- Official Poster
- Written by: Ajaydeep Singh Manish Kumar
- Directed by: Sangieta Rao
- Starring: Anant V Joshi; Rutpanna Aishwarya Sethi; Dherendra Kumar Tiwari; Jiya Shankar; Himanshu Arora;
- Music by: Harshwardhan Dixit
- Country of origin: India
- Original language: Hindi
- No. of seasons: 2
- No. of episodes: 13 (list of episodes)

Production
- Running time: 18-25 minutes
- Production company: Balaji Telefilms

Original release
- Network: ALT Balaji ZEE5
- Release: 29 August 2020

Related
- Virgin Bhasskar;

= Virgin Bhasskar 2 =

Indian web series

Virgin Bhasskar 2 is a 2020 Hindi language Indian comedy web series directed by Sangieta Rao. It is produced under Balaji Telefilms. The show streamed on ZEE5 on 29 August 2020.

== Plot ==
Bhaskar's life turns upside down after accepting Pakhi's deal of writing together. Heartbroken after several attempts at getting back to his love, Vidhi, he decides to leave everything behind-hitchhiking on highway, with no money or a destination and without the pressure of being in love. Bhaskar is finally set free.

▸ **DATA PROVIDED**
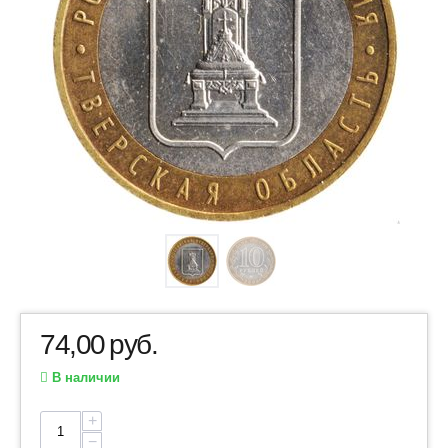
74,00
руб.
В наличии
+
−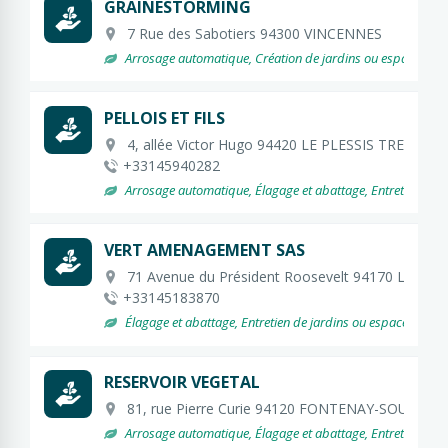
GRAINESTORMING
7 Rue des Sabotiers 94300 VINCENNES
Arrosage automatique, Création de jardins ou espaces ver
PELLOIS ET FILS
4, allée Victor Hugo 94420 LE PLESSIS TREVISE
+33145940282
Arrosage automatique, Élagage et abattage, Entretien de jard
VERT AMENAGEMENT SAS
71 Avenue du Président Roosevelt 94170 LE P
+33145183870
Élagage et abattage, Entretien de jardins ou espaces verts,
RESERVOIR VEGETAL
81, rue Pierre Curie 94120 FONTENAY-SOUS-BOI
Arrosage automatique, Élagage et abattage, Entretien de jardi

▸ **JOB 1**
In the Virgin Bhasskar 2 page, which production company made the series?
▸ **JOB 2**
Continue the Virgin Bhasskar 2 page from the end of its plot section.

▸ **WRITTEN ANSWER 1**
Balaji Telefilms

▸ **WRITTEN ANSWER 2**
== Cast ==

| Actor | Role | Appearances |
|---|---|---|
| Anant V Joshi | Bhaskar Tripathi | Main |
| Rutpanna Aishwarya Sethi | Vidhi Pandey | Main |
| Jiya Shankar | Pakhi | Main |
| Dherendra Kumar Tiwari | Mishra | Recurring |
| Himanshu Arora | Rohan | Recurring |
| Rohit Kumar | Ranveer | Recurring |
| Rani Chatterjee | Naika Patel | Recurring |

== Episodes ==

| Series | Episodes |  | Originally released |  |
|---|---|---|---|---|
| 2 | 12 |  | 29 August 2020 |  |

| No. overall | No. in season | Title | Directed by | Written by | Original release date |
| 12 | 1 | "Woh Aa Gayi Hai!" | Sakshat Dalvi and Sangieta Rao | Ajaydeep Singh and Manish Kumar | 29 August 2020 |
A new 'Bad Boy' has entered the competition, Bhasskar is furious. Rohan gives few tips to Bhasskar to spice up his life with Vidhi. Bhasskar arrives at Vidhi’s place but instead finds someone else.
| 13 | 2 | "The Bad Boy Is Back" | Sakshat Dalvi and Sangieta Rao | Ajaydeep Singh and Manish Kumar | 29 August 2020 |
An outraged Bhasskar crashes into Paakhi and eventually befriends her. Rohan is on his quest for true love. Meanwhile, Vidhi’s father is looking for a potential partner for Vidhi.
| 14 | 3 | "Mishra Ki Mishri" | Sakshat Dalvi and Sangieta Rao | Ajaydeep Singh and Manish Kumar | 29 August 2020 |
Mishra gives valuable lessons about first love to his students of Mishralogy. Meanwhile, Bhasskar attracts a partner for his erotic literature. But Mishra isn’t pleased to meet Bhasskar’s new partner.
| 15 | 4 | "Bad Boy-Bad Girl Ka Kohram" | Sakshat Dalvi and Sangieta Rao | Ajaydeep Singh and Manish Kumar | 29 August 2020 |
Paakhi cracks a deal with Batuknath and convinces Bhasskar to be a part of it. Mishra meets a new student for Mishralogy while spreading his teaching about yoni.
| 16 | 5 | "Mishra Ki 5 Shartein" | Sakshat Dalvi and Sangieta Rao | Ajaydeep Singh and Manish Kumar | 29 August 2020 |
Mishra keeps his conditions for Bhasskar and Pakhi’s partnership deal. Bhasskar and Pakhi have a small scuffle but stay quiet. Batuknath orders Bhasskar to convince Pakhi to get back.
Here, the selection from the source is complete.